LAUSR

Abstract A novel amplified electrochemiluminescence (ECL) immunoassay based on single-walled carbon nanohorns (SWCNHs) labels and enzymatic biocatalytic precipitation (BCP) was proposed for the detection of neuron-specific enolase (NSE) for the first time. In this system, the dimercaptosuccinic acid stabilized CdTe (DMSA-CdTe) quantum dots (QDs) as ECL emitter showed excellent ECL behavior and then employed as the NSE antibody (Ab1) immobilization film for the subsequent sandwich-type Ab1-Ag affinity interactions.

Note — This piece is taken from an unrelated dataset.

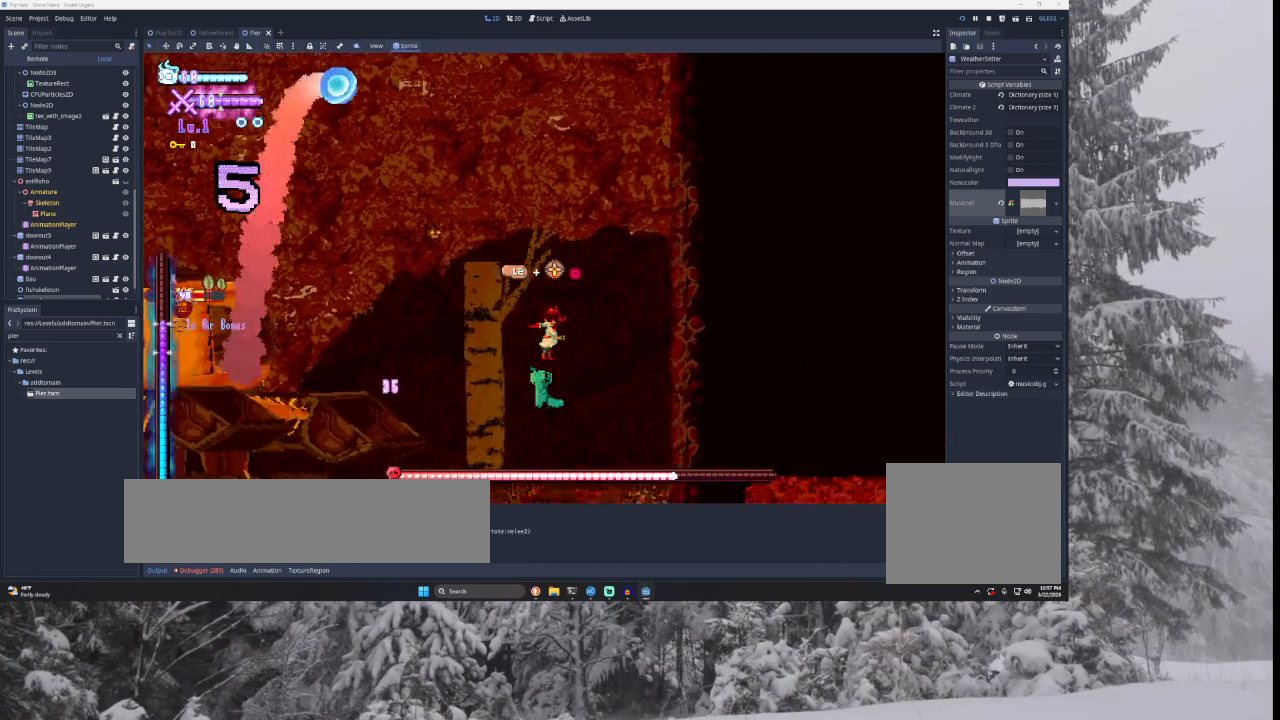
{"buttons": ["TRIANGLE"], "left_stick": "right", "right_stick": "center", "events": [[33, "left_stick", "center"], [33, "right_stick", "center"], [100, "left_stick", "left"], [200, "left_stick", "center"], [267, "left_stick", "right"], [367, "TRIANGLE", "down"]]}
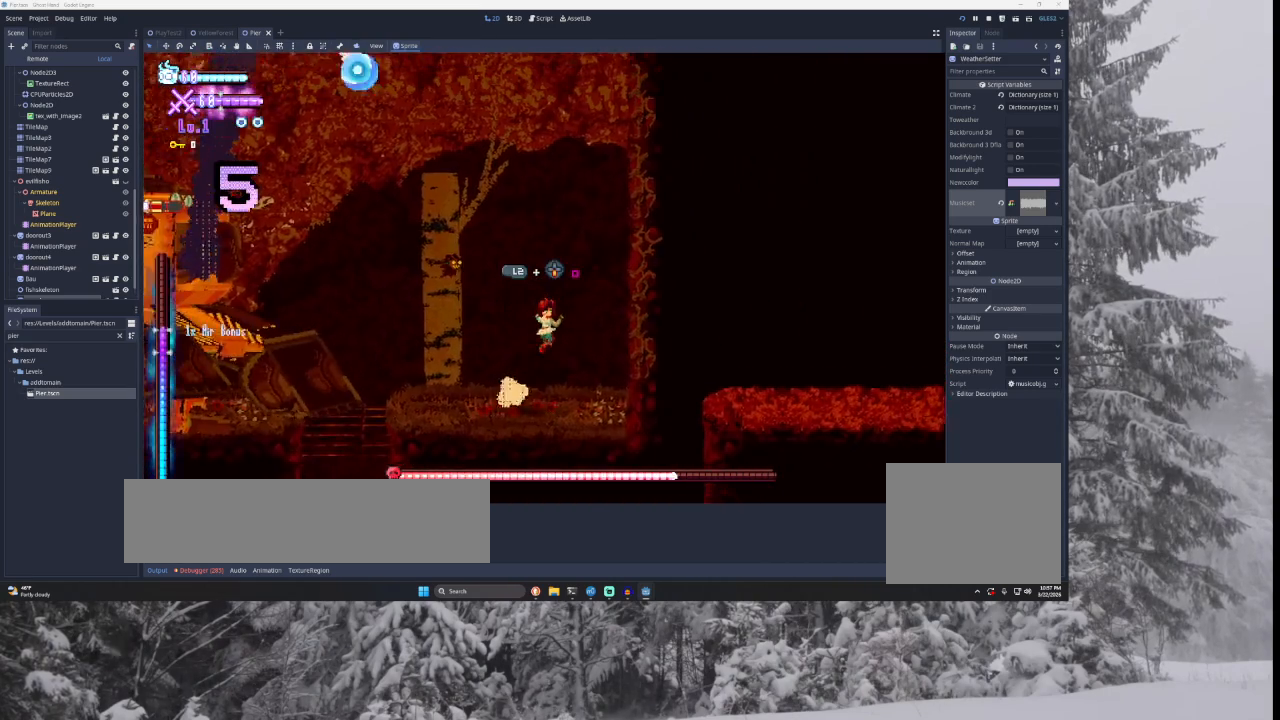
{"buttons": ["TRIANGLE"], "left_stick": "center", "right_stick": "center", "events": [[100, "TRIANGLE", "up"], [167, "TRIANGLE", "down"], [400, "left_stick", "center"], [433, "TRIANGLE", "up"], [500, "TRIANGLE", "down"]]}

Improved sensitivity was achieved through using the SWCNHs effectively to expand the amount of secondary antibody (Ab2) and horseradish peroxidase (HRP) loading. In addition to the much enhanced steric hindrance, compared with the single HRP-Ab2, the presence of plentiful HRP would further stimulate the BCP onto the electrode surface for signal amplification, concomitant to the BCP products absorption that lowered ECL intensity. As a result of the multisignal amplification in this ECL immunosensor, it possessed excellent analytical performance. The target NSE could be detected from 1 × 10−9 g L−1 to 1 × 10−3 g L−1 with a detection limit of 4.4 × 10−10 g L−1.